With an increasing reliance on tech and mobile, the need for brands to both understand and maximise the latest digital trends has never been greater.
In fact, a recent survey of 1,000 UK consumers, carried out by Green Park Content, found that the vast majority of consumers between the ages of 18 and 24 were heavily influenced by the appeal of branded content, with 69% of those saying that they would make a product purchase after seeing it online.
That said, how can brands maximise both content and other forecasted digital trends to make 2020 their most lucrative year yet?
1. Presenting impactful digital experiences
A strong level of continued development is forecast for E-commerce in 2020, with the UK’s digital marketplace showing a 12% year-on-year growth according to analysis conducted by Mary Meeker in her latest trends review.
Furthermore, the most recent marketing and advertising cycle published by Gartner Digital includes 22 burgeoning technologies for companies to consider utilising for digital experiences, media, messaging and content.
While many of the featured technologies are not expected to hit the mainstream in the next five to 10 years, the most significant of those that are anticipated to do so within a two-to-five-year timeframe is personification, real-time and conversational marketing.
Personalisation is an approach whereby relevant digital experiences are delivered to individuals based on their supposed membership in a defined customer segment, as opposed to their personal identity. It has become an increasingly popular method for digital brands in recent years.
Meanwhile, real-time marketing encompasses a variety of long-integrated techniques, like marketing automation and personalisation in response to customer behaviour and has already been adopted by many businesses with high digital maturity.
2. Opportunities to capitalise on digital media
There is a growing need to review the digital media opportunities that are available to firms as they move into 2020, not just over paid media, but owned and earned too.
Facebook, Google and LinkedIn are already proven to be among the strongest and most reliable digital platforms out there, and further research on the global revenues of US-based advertising platforms shows how investment is increasing across all of them.
For example, between the first quarters of 2017 and 2019, there was a 1.4x increase in Google’s revenue from advertising, taking it to around £35 billion at its highest point, while Facebook showed a 1.9x rise across the same period, moving total revenues up to just shy of £20 billion.

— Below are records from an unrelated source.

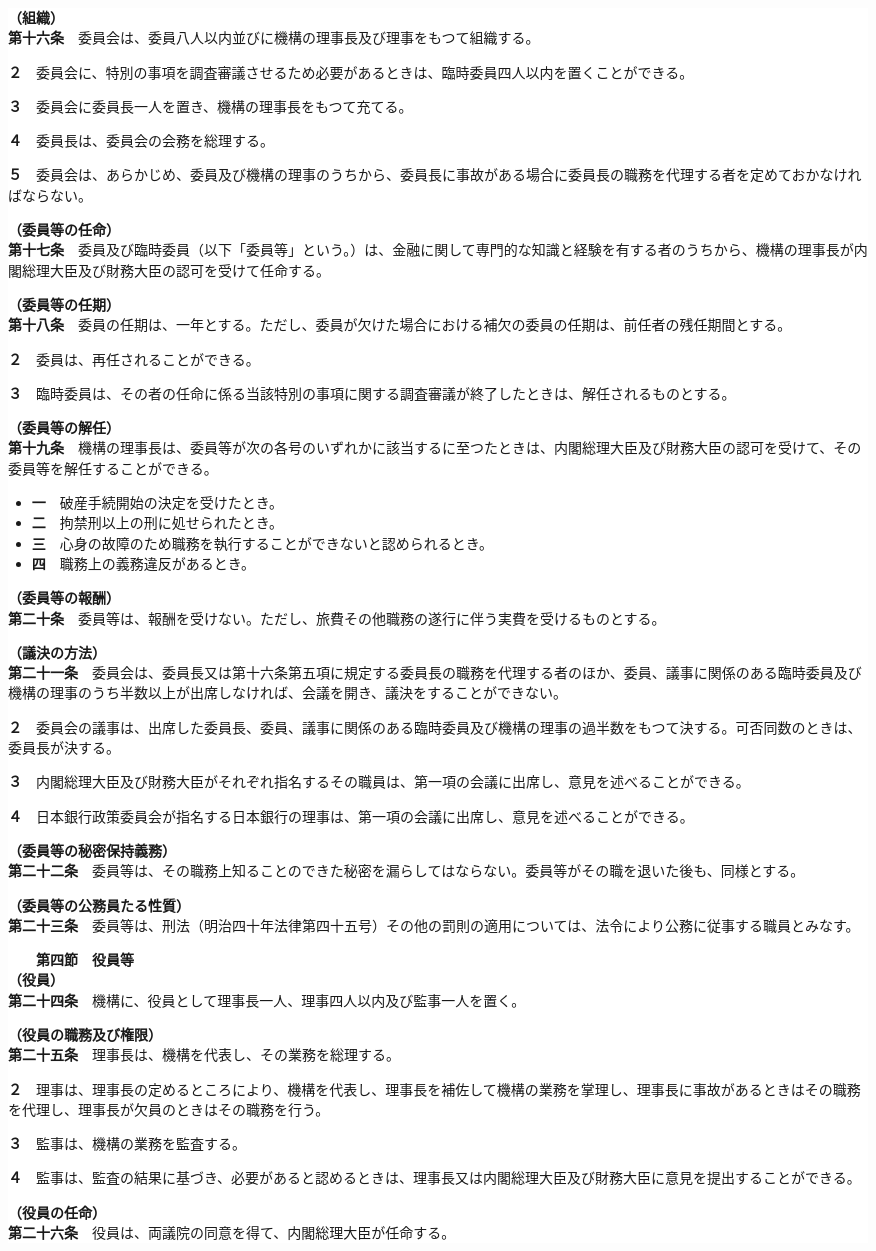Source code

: **（組織）**  
**第十六条**　委員会は、委員八人以内並びに機構の理事長及び理事をもつて組織する。  
  
**２**　委員会に、特別の事項を調査審議させるため必要があるときは、臨時委員四人以内を置くことができる。  
  
**３**　委員会に委員長一人を置き、機構の理事長をもつて充てる。  
  
**４**　委員長は、委員会の会務を総理する。  
  
**５**　委員会は、あらかじめ、委員及び機構の理事のうちから、委員長に事故がある場合に委員長の職務を代理する者を定めておかなければならない。  
  
**（委員等の任命）**  
**第十七条**　委員及び臨時委員（以下「委員等」という。）は、金融に関して専門的な知識と経験を有する者のうちから、機構の理事長が内閣総理大臣及び財務大臣の認可を受けて任命する。  
  
**（委員等の任期）**  
**第十八条**　委員の任期は、一年とする。ただし、委員が欠けた場合における補欠の委員の任期は、前任者の残任期間とする。  
  
**２**　委員は、再任されることができる。  
  
**３**　臨時委員は、その者の任命に係る当該特別の事項に関する調査審議が終了したときは、解任されるものとする。  
  
**（委員等の解任）**  
**第十九条**　機構の理事長は、委員等が次の各号のいずれかに該当するに至つたときは、内閣総理大臣及び財務大臣の認可を受けて、その委員等を解任することができる。  
* **一**　破産手続開始の決定を受けたとき。  
* **二**　拘禁刑以上の刑に処せられたとき。  
* **三**　心身の故障のため職務を執行することができないと認められるとき。  
* **四**　職務上の義務違反があるとき。  
  
**（委員等の報酬）**  
**第二十条**　委員等は、報酬を受けない。ただし、旅費その他職務の遂行に伴う実費を受けるものとする。  
  
**（議決の方法）**  
**第二十一条**　委員会は、委員長又は第十六条第五項に規定する委員長の職務を代理する者のほか、委員、議事に関係のある臨時委員及び機構の理事のうち半数以上が出席しなければ、会議を開き、議決をすることができない。  
  
**２**　委員会の議事は、出席した委員長、委員、議事に関係のある臨時委員及び機構の理事の過半数をもつて決する。可否同数のときは、委員長が決する。  
  
**３**　内閣総理大臣及び財務大臣がそれぞれ指名するその職員は、第一項の会議に出席し、意見を述べることができる。  
  
**４**　日本銀行政策委員会が指名する日本銀行の理事は、第一項の会議に出席し、意見を述べることができる。  
  
**（委員等の秘密保持義務）**  
**第二十二条**　委員等は、その職務上知ることのできた秘密を漏らしてはならない。委員等がその職を退いた後も、同様とする。  
  
**（委員等の公務員たる性質）**  
**第二十三条**　委員等は、刑法（明治四十年法律第四十五号）その他の罰則の適用については、法令により公務に従事する職員とみなす。  
  
&emsp;&emsp;**第四節　役員等**  
**（役員）**  
**第二十四条**　機構に、役員として理事長一人、理事四人以内及び監事一人を置く。  
  
**（役員の職務及び権限）**  
**第二十五条**　理事長は、機構を代表し、その業務を総理する。  
  
**２**　理事は、理事長の定めるところにより、機構を代表し、理事長を補佐して機構の業務を掌理し、理事長に事故があるときはその職務を代理し、理事長が欠員のときはその職務を行う。  
  
**３**　監事は、機構の業務を監査する。  
  
**４**　監事は、監査の結果に基づき、必要があると認めるときは、理事長又は内閣総理大臣及び財務大臣に意見を提出することができる。  
  
**（役員の任命）**  
**第二十六条**　役員は、両議院の同意を得て、内閣総理大臣が任命する。  
  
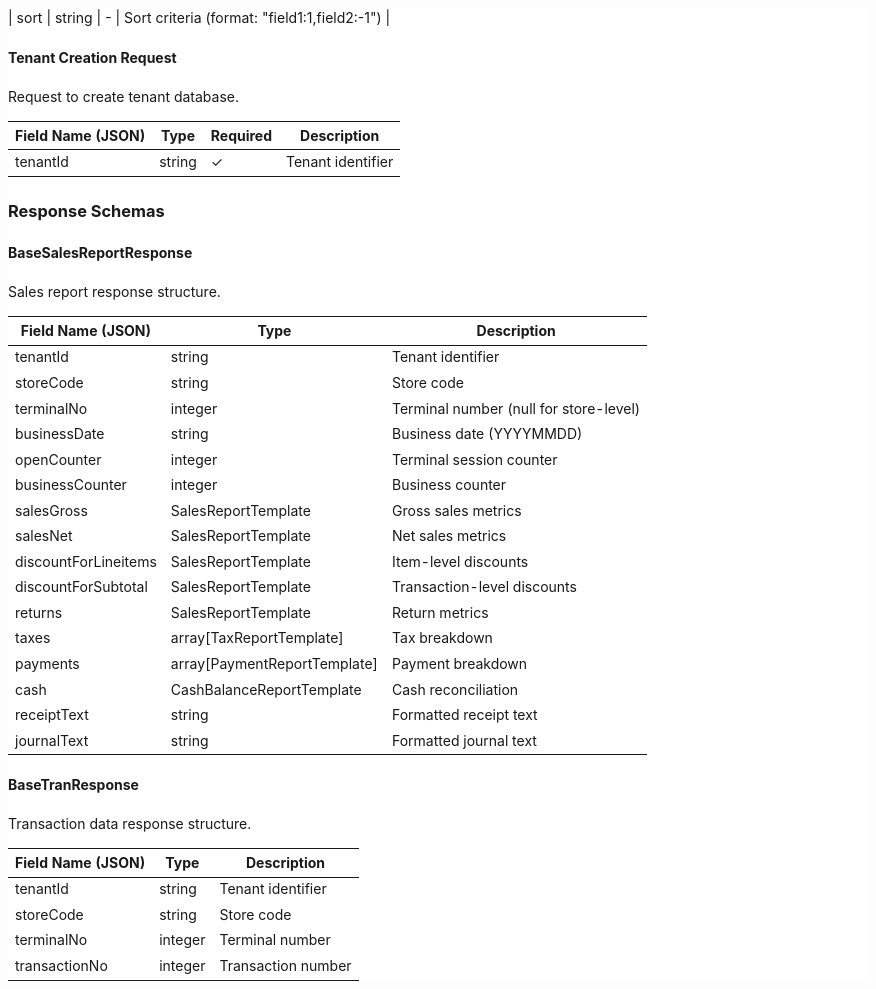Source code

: | sort | string | - | Sort criteria (format: "field1:1,field2:-1") |

#### Tenant Creation Request
Request to create tenant database.

| Field Name (JSON) | Type | Required | Description |
|-------------------|------|----------|-------------|
| tenantId | string | ✓ | Tenant identifier |

### Response Schemas

#### BaseSalesReportResponse
Sales report response structure.

| Field Name (JSON) | Type | Description |
|-------------------|------|-------------|
| tenantId | string | Tenant identifier |
| storeCode | string | Store code |
| terminalNo | integer | Terminal number (null for store-level) |
| businessDate | string | Business date (YYYYMMDD) |
| openCounter | integer | Terminal session counter |
| businessCounter | integer | Business counter |
| salesGross | SalesReportTemplate | Gross sales metrics |
| salesNet | SalesReportTemplate | Net sales metrics |
| discountForLineitems | SalesReportTemplate | Item-level discounts |
| discountForSubtotal | SalesReportTemplate | Transaction-level discounts |
| returns | SalesReportTemplate | Return metrics |
| taxes | array[TaxReportTemplate] | Tax breakdown |
| payments | array[PaymentReportTemplate] | Payment breakdown |
| cash | CashBalanceReportTemplate | Cash reconciliation |
| receiptText | string | Formatted receipt text |
| journalText | string | Formatted journal text |

#### BaseTranResponse
Transaction data response structure.

| Field Name (JSON) | Type | Description |
|-------------------|------|-------------|
| tenantId | string | Tenant identifier |
| storeCode | string | Store code |
| terminalNo | integer | Terminal number |
| transactionNo | integer | Transaction number |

A longer-term trend that is also presenting steady development is the use of mobile interactions, with more and more industries become heavily dependent on them.
This growing demand is set out in the Merkle Digital marketing report, which reveals that an astounding 84% of overall clicks now come from mobiles or smartphones. These findings suggest that there is an ever-greater need for businesses to optimise their landing pages for mobile-centric audiences.
3. The nature of digital content
Trends related to how content is marketed are well portrayed by research overseen by the Content Marketing Institute. The organisation’s most recent forecast for 2020 aims to examine the popularity of certain B2B content marketing techniques and concludes that 69% of the highest-achieving companies documented their content marketing strategies.
A further 44% had adopted centralised content marketing groups, while 95% of those included had installed metrics to measure the effectiveness of their content initiatives. Meanwhile, 88% of the firms included in the statistics were shown to have prioritised the informational requirements of its consumers rather than focussing on sales and promotional messages, while 74% had created content that was specific to particular stages of their customer journey.
What does this tell us?
We can conclude that 2020 is well on its way to replicating and even surpassing the successes made within the digital marketplace over the last 12 months. Industries such as E-commerce are set for continued growth, as are the internet powerhouses like Facebook, Google and LinkedIn.
Meanwhile, new and exciting practices will be brought to the fold, as more and more firms discover the benefits of personification and real-time marketing. Businesses will shift in increasing numbers from more traditional digital mediums in favour of making and expanding upon mobile interactions, as consumers increasingly surf the web while on the go.
As the gap between supplier and consumer narrows and becomes more transparent, more and more organisations will also begin to publish newly-centralised content marketing strategies that are tailored to address these changes, which, when done right, will help to reduce firms’ paid media costs.
There is much to be learned from trends such as this, and businesses are urged to jump on board now to be in with a chance of keeping up with the ever-changing digital landscape.